Each year in mid September, MultiMarine in Venice, CA hosts the Summer Splash. It’s generally the largest gathering of performance multihulls for a rally/race event of the year on the west coast, and some years nationwide. Founder Mike Leneman has been a supporter of the Ravenswing build all along, so getting him aboard the finished boat this weekend was a very satisfying moment. Props to Kristie for upgrading their shop in honor of Mike’s 70th:

Friday morn was the sail from Marina Del Rey to Cat Harbor on the south (outside) of Catalina Island. Had to squeeze out of our tight slip. That shot looks peaceful but hours before a local sailing school boat was screwing around in the fairway behind us, pretty much failing at sailing. I was on the dock washing laundry when the driver starts yelling, “we’re adrift!” as their stern is coming for Ravenswing. After they failed at rope toss, and a narrow miss, the school’s fleet manager jumped aboard and asked us to shove him back off. He’s got this. Sails were up but engine dead. So I turned back to the wash. Three minutes later the same boat is headed at speed right at our vulnerable pointy float hull stern. Wings’ Bill had just brought over a cold beer, and thank heavens he was there to take the first blow from that Benetau. Inches away from a trip-stopping haul out! The fleet manager later apologized that he should have sailed on the jib instead of trying to trim their saggy main (yeah, no shit dude. Your people are on a sailboat and need to pull some rope instead of freaking out re: the engine). No harm done and an opportunity to realize it’s time to lighten up :)

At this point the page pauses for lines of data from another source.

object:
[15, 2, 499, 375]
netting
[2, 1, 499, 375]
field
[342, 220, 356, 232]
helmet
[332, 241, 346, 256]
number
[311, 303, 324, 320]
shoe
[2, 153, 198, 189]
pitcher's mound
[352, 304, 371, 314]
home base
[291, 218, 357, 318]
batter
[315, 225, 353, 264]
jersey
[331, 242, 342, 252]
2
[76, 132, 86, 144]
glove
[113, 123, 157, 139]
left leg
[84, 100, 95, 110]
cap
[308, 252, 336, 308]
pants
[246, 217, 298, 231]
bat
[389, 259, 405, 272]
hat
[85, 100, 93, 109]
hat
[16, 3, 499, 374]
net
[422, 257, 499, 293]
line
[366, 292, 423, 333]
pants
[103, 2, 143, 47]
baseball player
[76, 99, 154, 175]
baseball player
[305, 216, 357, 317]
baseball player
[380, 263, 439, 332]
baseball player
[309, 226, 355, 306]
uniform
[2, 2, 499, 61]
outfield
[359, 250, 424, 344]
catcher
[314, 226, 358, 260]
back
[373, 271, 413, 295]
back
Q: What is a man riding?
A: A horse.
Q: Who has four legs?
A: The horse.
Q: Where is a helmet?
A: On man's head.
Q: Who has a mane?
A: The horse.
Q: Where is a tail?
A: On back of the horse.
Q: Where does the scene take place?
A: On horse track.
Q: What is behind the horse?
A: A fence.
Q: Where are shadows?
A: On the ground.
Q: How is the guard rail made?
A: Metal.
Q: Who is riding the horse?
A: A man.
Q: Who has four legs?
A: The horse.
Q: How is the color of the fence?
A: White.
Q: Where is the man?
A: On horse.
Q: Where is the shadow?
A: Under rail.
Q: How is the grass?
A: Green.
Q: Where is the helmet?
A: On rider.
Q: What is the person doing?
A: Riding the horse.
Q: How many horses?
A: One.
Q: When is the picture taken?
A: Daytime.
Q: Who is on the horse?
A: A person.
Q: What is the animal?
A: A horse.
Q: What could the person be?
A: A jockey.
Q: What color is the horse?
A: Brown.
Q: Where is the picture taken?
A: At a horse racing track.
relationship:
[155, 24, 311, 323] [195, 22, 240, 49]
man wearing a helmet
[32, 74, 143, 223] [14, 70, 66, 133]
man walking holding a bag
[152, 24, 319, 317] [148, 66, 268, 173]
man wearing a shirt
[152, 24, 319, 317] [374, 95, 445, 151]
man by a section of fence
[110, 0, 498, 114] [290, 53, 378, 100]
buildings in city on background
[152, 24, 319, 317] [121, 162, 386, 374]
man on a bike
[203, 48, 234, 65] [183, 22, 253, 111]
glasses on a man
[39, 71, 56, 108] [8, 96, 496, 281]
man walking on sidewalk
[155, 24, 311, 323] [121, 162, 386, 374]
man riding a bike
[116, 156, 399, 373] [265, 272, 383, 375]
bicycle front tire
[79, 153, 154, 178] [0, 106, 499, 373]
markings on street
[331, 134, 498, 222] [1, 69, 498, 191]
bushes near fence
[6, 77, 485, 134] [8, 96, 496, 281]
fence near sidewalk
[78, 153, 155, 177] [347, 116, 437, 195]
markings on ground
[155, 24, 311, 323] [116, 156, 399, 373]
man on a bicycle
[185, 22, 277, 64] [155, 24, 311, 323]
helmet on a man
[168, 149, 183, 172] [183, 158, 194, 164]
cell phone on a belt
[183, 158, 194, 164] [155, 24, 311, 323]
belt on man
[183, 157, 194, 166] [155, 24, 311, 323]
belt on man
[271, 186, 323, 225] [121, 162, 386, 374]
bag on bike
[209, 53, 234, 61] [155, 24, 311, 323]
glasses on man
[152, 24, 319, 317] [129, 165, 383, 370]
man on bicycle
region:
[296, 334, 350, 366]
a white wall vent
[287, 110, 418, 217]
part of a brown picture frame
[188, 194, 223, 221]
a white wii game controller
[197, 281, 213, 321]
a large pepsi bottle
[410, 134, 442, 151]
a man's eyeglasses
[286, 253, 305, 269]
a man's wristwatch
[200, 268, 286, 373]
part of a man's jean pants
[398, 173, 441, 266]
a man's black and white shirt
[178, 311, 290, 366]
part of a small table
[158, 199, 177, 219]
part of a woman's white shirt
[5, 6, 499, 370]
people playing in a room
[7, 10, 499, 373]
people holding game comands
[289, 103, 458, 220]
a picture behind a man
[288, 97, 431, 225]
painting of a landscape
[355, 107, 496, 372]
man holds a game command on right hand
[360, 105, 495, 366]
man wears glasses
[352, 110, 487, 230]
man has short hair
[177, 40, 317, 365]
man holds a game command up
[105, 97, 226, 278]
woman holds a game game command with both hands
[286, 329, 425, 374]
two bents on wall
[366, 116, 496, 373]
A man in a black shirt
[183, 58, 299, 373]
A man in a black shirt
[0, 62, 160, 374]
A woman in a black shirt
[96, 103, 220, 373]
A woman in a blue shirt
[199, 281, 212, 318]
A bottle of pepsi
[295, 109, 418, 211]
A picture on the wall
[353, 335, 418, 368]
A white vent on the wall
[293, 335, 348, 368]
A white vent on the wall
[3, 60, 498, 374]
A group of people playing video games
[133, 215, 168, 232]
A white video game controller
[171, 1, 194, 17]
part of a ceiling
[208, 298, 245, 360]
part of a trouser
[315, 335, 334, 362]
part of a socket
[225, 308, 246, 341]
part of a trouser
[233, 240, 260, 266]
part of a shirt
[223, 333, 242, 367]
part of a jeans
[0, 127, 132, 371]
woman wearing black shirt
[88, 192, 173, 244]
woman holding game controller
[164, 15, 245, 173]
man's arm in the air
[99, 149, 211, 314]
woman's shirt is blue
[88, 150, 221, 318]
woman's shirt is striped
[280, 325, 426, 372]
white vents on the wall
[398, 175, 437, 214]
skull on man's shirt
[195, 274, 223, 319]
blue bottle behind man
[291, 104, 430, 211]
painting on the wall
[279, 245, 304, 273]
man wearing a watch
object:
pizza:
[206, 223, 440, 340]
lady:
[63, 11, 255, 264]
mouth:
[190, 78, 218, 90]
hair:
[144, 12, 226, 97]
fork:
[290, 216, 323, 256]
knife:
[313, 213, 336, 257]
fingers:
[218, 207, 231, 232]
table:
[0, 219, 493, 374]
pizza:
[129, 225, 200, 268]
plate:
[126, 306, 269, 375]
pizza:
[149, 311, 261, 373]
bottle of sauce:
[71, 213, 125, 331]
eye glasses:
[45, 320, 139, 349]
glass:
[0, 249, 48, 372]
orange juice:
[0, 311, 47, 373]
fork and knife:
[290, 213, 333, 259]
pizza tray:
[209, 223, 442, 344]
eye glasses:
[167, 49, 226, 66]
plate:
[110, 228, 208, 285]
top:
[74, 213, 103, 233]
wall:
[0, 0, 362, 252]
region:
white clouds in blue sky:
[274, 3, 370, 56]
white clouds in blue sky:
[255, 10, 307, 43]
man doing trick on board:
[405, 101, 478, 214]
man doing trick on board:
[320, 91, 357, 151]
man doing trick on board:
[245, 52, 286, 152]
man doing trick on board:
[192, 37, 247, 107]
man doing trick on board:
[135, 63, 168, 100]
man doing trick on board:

Sailing-wise, Friday rocked because Ravenswing was tested by five other SF Bay Area Corsairs that had trailered down, plus Leneman’s big super light cat Minette. We kept pace with Mike all day, and kept the Fboats in our wake. It was extremely gratifying to find we’ve built enough of a performer to be competitive in multihull racing, even though we’ve got an oven and a bunch of cruising stuff aboard. All was well to the West End rock, but then WaterWings hugged the shore with spin while we went for breeze outside with the reacher. I found the hole in the wind and Chris/Todd ghosted in front. Amy and Dave and their girls on F27 WingIt and Bill & Tammy on Wings almost caught us as they could see WaterWings v. Ravenswing ahead. Of course Catalina then served up big wind gusts a half hour later as we were setting anchors. After the breeze died, Amy paddled over to visit. To thank Ravenswing for dinghy ferryboat work, the WingIt crew left the rainbow unicorn in our permanent care. Jimbo wonders what the hell we’re going to do with it. Seems great for the San Diego HaHa kickoff?

Fall is close by, as here in the Channel Islands it’s getting cooler. But the water is beautiful. My goal is getting south enough to dive the boat bottom (for a scum scrub) without hiring it out. Our mascot seems to have enjoyed the first passage. He did great. And Honey, as a good omen, you’ll appreciate that this one watched over our ice cream stop at the Two Harbors store. By mid Sunday morning all the other Splash boats rolled towards home, and we stayed on with the shallow end of bay beyond the mooring field all to ourselves. Such an advantage of the retractable-foils tri! We’ve parked a 40′ cruising boat within swimming of the dinghy dock. Similar size boats are a quarter mile out.

Thanks again to the co-owner for preparing and freezing beautiful food. Eating home-cooked real food on the challenging passage was a major morale booster, and I realize it keeps crew healthy. Beef stew, a nice slaw and Rogue Red!Anton had to depart Sunday, so the three of us are thoroughly enjoying splits of his share!

Today the plan is to round the island west tip and look for north side anchorages. And while there’s cell here, finally solve the where-in-LA? docking question that I need for the next few weeks.